May 28, 2013

Evolution Driven by Humans' Unnatural Selections

In the film "After Earth," the main characters return to Earth after the planet has evolved natural defenses against humans.

In real life, plants and animals are evolving in response to human action as well, although with less malicious intent than on the silver screen.

Tuskless Elephants

Criminal armies equipped with high powered weapons have declared war on Earth's largest land animal. Outlaw organizations, such as Joseph Kony's Lord's Resistance Army, sell black market ivory to finance their rampages in Central Africa.

Elephants can't fight back like the creatures in "After Earth," but evolution is helping to make some of them less attractive to poachers. The frequency of female elephants (Loxodonta africana) without tusks increased from 10.5 percent to 38.2 percent in South Luangwa National Park, Zambia, according to research published in the African Journal of Ecology. The tuskless trait appeared to run in families and may have been a result of tuskless females being spared by poachers. Tuskless mothers survived in greater numbers and hence had more tuskless daughters.

Car-Dodging Birds

U.S. Department of Agriculture scientists estimated that 80 million birds die in collisions with motor vehicles in the United States every year. One bird may be evolving to dodge vehicles.

Over the last 30 years, a decreasing number of cliff swallows have been killed along roads in southwestern Nebraska, according to research published in Current Biology. At the same time, ornithologists' measurements of the birds wings have been decreasing. Birds with shorter wings are more nimble.

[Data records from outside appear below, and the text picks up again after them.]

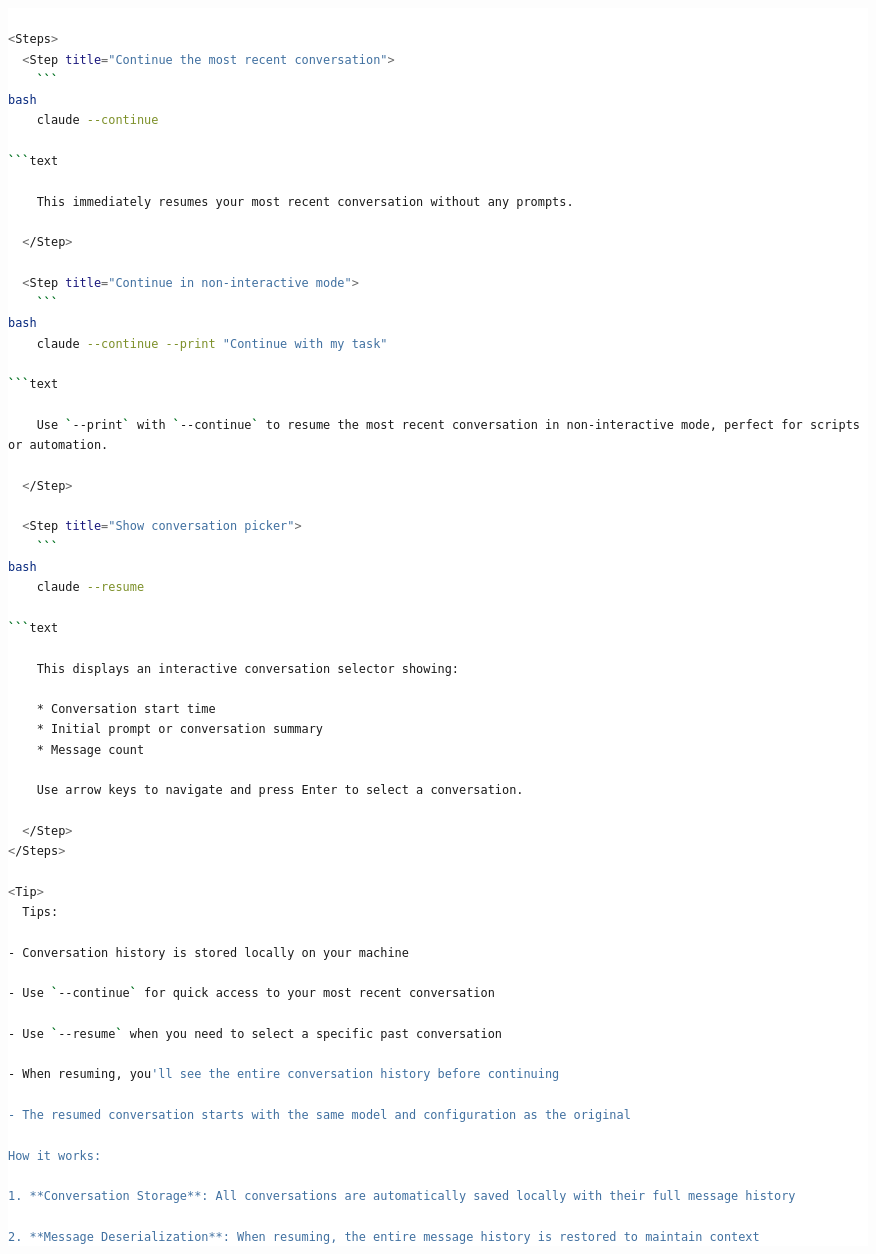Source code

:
 ```bash

<Steps>
  <Step title="Continue the most recent conversation">
    ```
bash
    claude --continue
    
```text

    This immediately resumes your most recent conversation without any prompts.

  </Step>

  <Step title="Continue in non-interactive mode">
    ```
bash
    claude --continue --print "Continue with my task"
    
```text

    Use `--print` with `--continue` to resume the most recent conversation in non-interactive mode, perfect for scripts or automation.

  </Step>

  <Step title="Show conversation picker">
    ```
bash
    claude --resume
    
```text

    This displays an interactive conversation selector showing:

    * Conversation start time
    * Initial prompt or conversation summary
    * Message count

    Use arrow keys to navigate and press Enter to select a conversation.

  </Step>
</Steps>

<Tip>
  Tips:

- Conversation history is stored locally on your machine

- Use `--continue` for quick access to your most recent conversation

- Use `--resume` when you need to select a specific past conversation

- When resuming, you'll see the entire conversation history before continuing

- The resumed conversation starts with the same model and configuration as the original

How it works:

1. **Conversation Storage**: All conversations are automatically saved locally with their full message history

2. **Message Deserialization**: When resuming, the entire message history is restored to maintain context
```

The study's authors suggested that automobiles may be killing higher numbers of long-winged birds, leaving more of the nimble, nubbier-winged swallows to pass on their genes.

 Not-So-Bighorned Sheep

Like the ivory poachers, bighorn sheep trophy hunters gun for animals that have the most impressive headgear.

Males in some populations of bighorn sheep (Ovis canadensis) no longer grow large horns, which the authors of a 1995 study in Conservation Biology suggested may have resulted from human hunters' unnatural selection. Having no horns could cause problems for males since they butt heads when sparring for dominance and access to females.